Leesburg native killed in Iraq had premonition of death
Associated Press
ORLANDO, Fla. — Army Staff Sgt. James Estep had such a strong sense of foreboding that he would die in Iraq that he went over detailed funeral plans and made special family visits before his Oct. 2 deployment.
“The last time I saw him, he said, ‘Dad, I love you and probably won’t never see you again,”’ Estep’s stepfather, Richard Hayton, told the Orlando Sentinel. “Like he’d had a premonition.”
Estep, 26, and a father of three, was one of four soldiers killed by a roadside bomb in Taji, Iraq, on Nov. 15.
The blast also killed Spc. Alexis Roman-Cruz, 33, of Brandon.
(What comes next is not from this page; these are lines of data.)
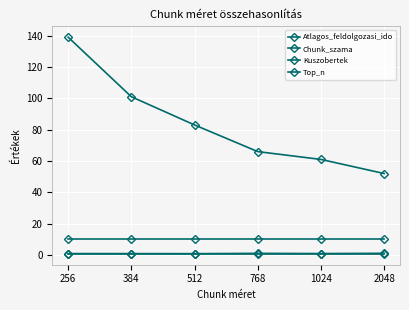

True or false: Chunk_szama and Kuszobertek intersect in this chart.

False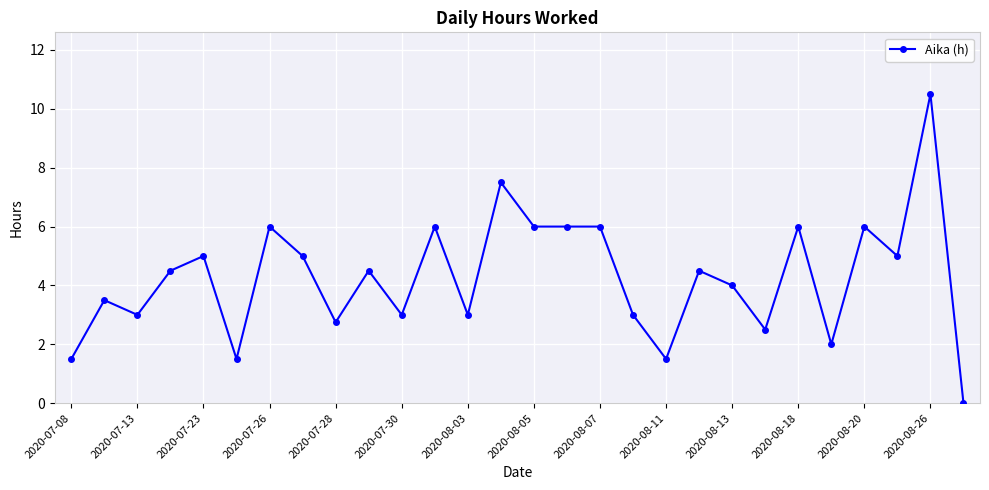

Reading right to left, transcribe all the data shown in this chart.

0.0	10.5	5.0	6.0	2.0	6.0	2.5	4.0	4.5	1.5	3.0	6.0	6.0	6.0	7.5	3.0	6.0	3.0	4.5	2.8	5.0	6.0	1.5	5.0	4.5	3.0	3.5	1.5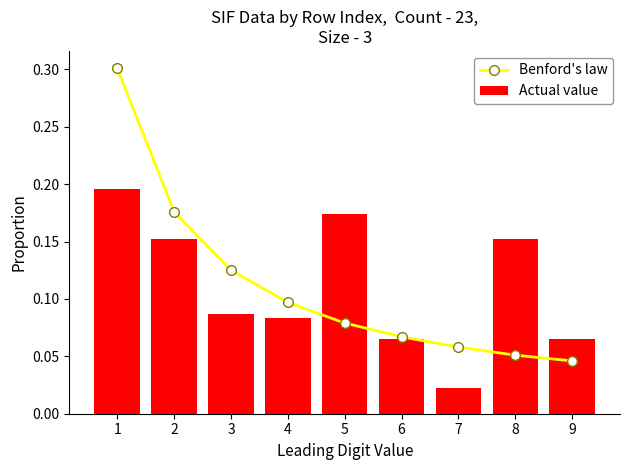

What is the sum of the Benford's law values at 6 and 3?

0.2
Both soldiers served with the 1st Battalion, 320th Field Artillery Regiment, 101st Airborne Division, based in Fort Campbell, Ky.
Estep, a graduate of the former Lee Adult High School in Leesburg, was living in Clarksville, Tenn., with his wife, Kelly, and three children.
A visit with a psychic shook Estep and made him believe he would die before he turned 27, Kelly Estep said.
“I had a weird feeling that he knew,” she said.
The psychic predicted James Estep would marry twice, divorce once and die before his 27th birthday. He had been married once before and turned 26 in March.
“Before he left, we went over funeral plans,” Kelly Estep said. “I didn’t want to, but he said ‘just in case.’ He wanted to be (buried) by his father, in a steel casket, full military honors.”